Когда умерла душа удовольствия, и жизнь перестала меня интересовать, я увидел, что жизнь есть благо сама по себе, величайшее благо.
Удовольствия можно классифицировать: удовольствие от еды, сна и т. д., можно определить, но счастье – это единичное, поэтому не определяется и не классифицируется. Оно приходит случайно, различное для каждого. Если я сказал: счастливая жизнь – это жизнь прибрежных жителей, – это не определение счастья, это одно из его имен. Счастье может быть невеселым, удовольствие интересно. Если есть счастье, есть интерес к жизни, а при удовольствии без счастья – нет.
Мудрость – это думать о счастливой жизни, утерянной безвозвратно, и искусство жить без счастья.
Есть твердое основание в том, что стоит. Это надо понимать так: жизнь вестников10 не более призрачна, чем естественная необходимость. Отсутствие не более призрачно, чем присутствие. И еще так: некоторое движение, некоторое удовлетворенное желание, некоторая мысль, доведенная до конца, – вот что призрачно. И все это одно – некоторое мгновение, когда оно кончается.
Призрак сновидения – отсутствие твердого и прочного. К твердому и прочному относится: своя постель, комната, знакомые голоса и звуки, приметы. После самого хорошего сна просыпаешься с удовлетворением, чувствуя возвращение к твердому и прочному, если только не утеряна всякая твердость и прочность – наименьшее необходимое для жизни количество счастья.
Л. спросил: «Чувствуешь, что перевалило за половину жизни?» Я сказал: «Чувствую, что перевалило за жизнь». Л.: «Не пора ли подумать о душе?» Я: «Может быть, не о чем подумать». Л.: «Теперь, когда бессмертие показалось лишним, может быть, увидим, что оно есть».

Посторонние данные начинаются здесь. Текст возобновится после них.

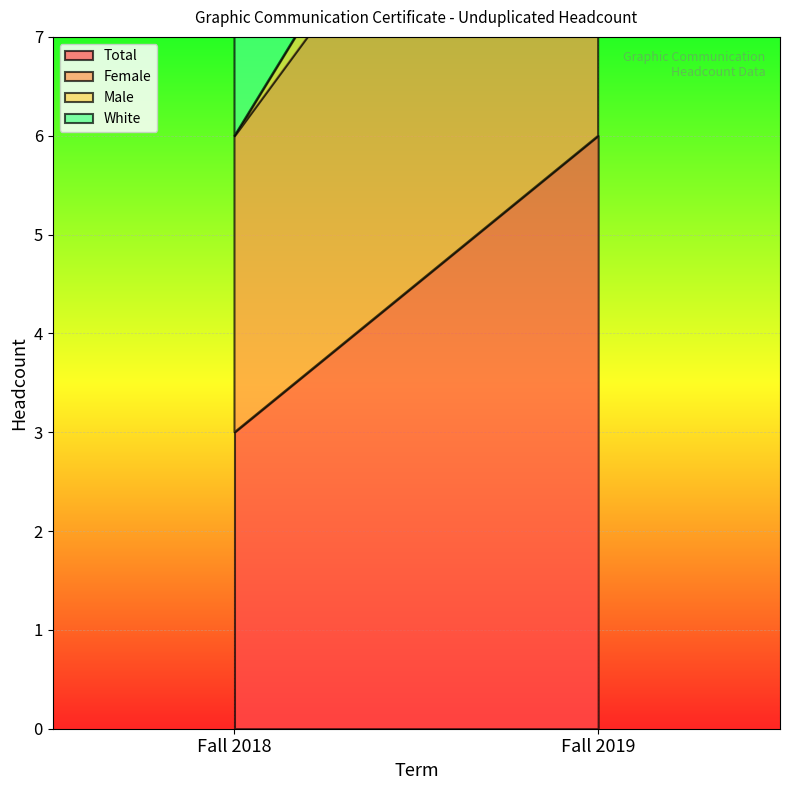

Count the Female values in the range 3 to 5.

2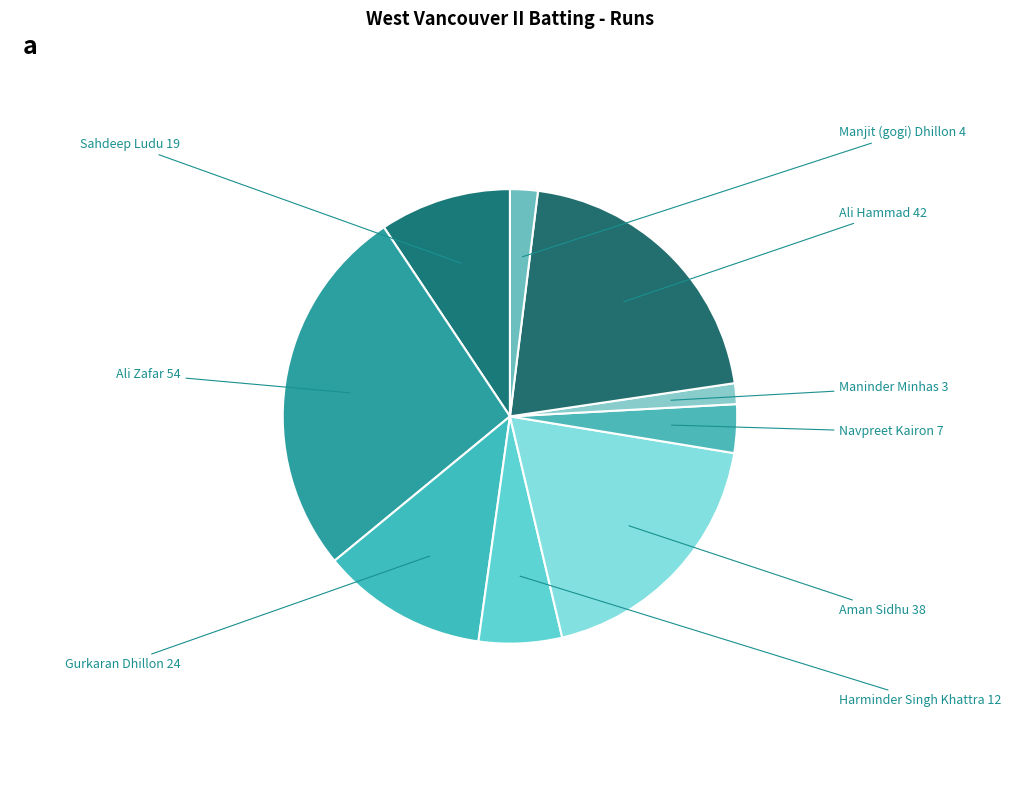

How many slices are in this pie chart?

9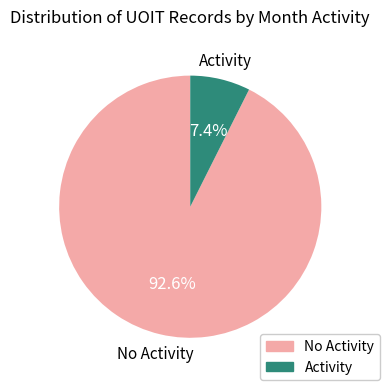

Which slice is the smallest?

Activity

Нельзя молиться бесстрастному Богу.
Случайность не создает никакого порядка, это безразличная печать на времени. Кто ее ставит? Не знаю. Это было предусмотрено Богом вначале, но она не ставится совсем без моего участия. Но я не могу предусмотреть далеко вперед и бываю неосмотрителен. Если же есть что-либо твердое и прочное, то события ничего не меняют, оно лежит вне событий. <…>
И. А. Бунин. Освобождение Толстого
(Фрагменты)
<…> Многообразие этого человека всегда удивляло мир. Но вот тот образ, что вспомнился мне 7 ноября четверть века тому назад, – этот кавказский юнкер с его мыслями и чувствами среди «дикой до безобразия богатой растительности» над Тереком, среди «бездны зверей и птиц», наполняющих эту растительность, и несметных комаров в воздухе, каждый из которых был будто бы «такой же особенный от всех», как и сам юнкер ото всего прочего: не основной ли это образ? Юнкер, думая о своей «особенности», с радостью терял чувство ее: «Ему ясно стало, что он нисколько не русский дворянин, член московского общества, друг и родня такого-то и такого-то, а просто такой же комар или такой же олень, которые живут теперь возле него. Так же, как они, как дядя Ерошка, поживу и умру. И правду он говорит: только трава вырастет…» Это стремление к потере «особенности» и тайная радость потери ее – основная толстовская черта. «Слова умирающих особенно значительны». И, умирая, он, величайший из великих, говорил: «На свете много Львов, а вы думаете об одном Льве Толстом!» Разве это не то же, что чувствовал и говорил тебе кавказский юнкер про свою «особенность»? Радовало его это и впоследствии – взять Наполеона, Пьера, князя Андрея и разоблачить мнимую высоту их положений и самооценок[33], лишить их «особенности» показать на них, что сущность жизни вне временных и пространственных форм, смешать их с комарами и оленями; сделать это и с самим собою. Ни один олень, ни один дядя Ерошка не защищал свою «особенность» так, как он, не утверждал ее с такой страстью и силой, – достаточно вспомнить хоть то, как зоологически ревнив он был в любви. И вместе с тем всю жизнь разрушал ее, и чем дальше, тем все страстнее, все сильнее. Как могло быть иначе? Как не разрушать, если все-таки не дано было кавказскому юнкеру в его дальнейшей долгой жизни идти к блаженному, звериному «поживу и умру, и только трава вырастет»? Как не разрушать, если то и дело становится «гадко на самого себя», если «счастие в том, чтобы жить для других»?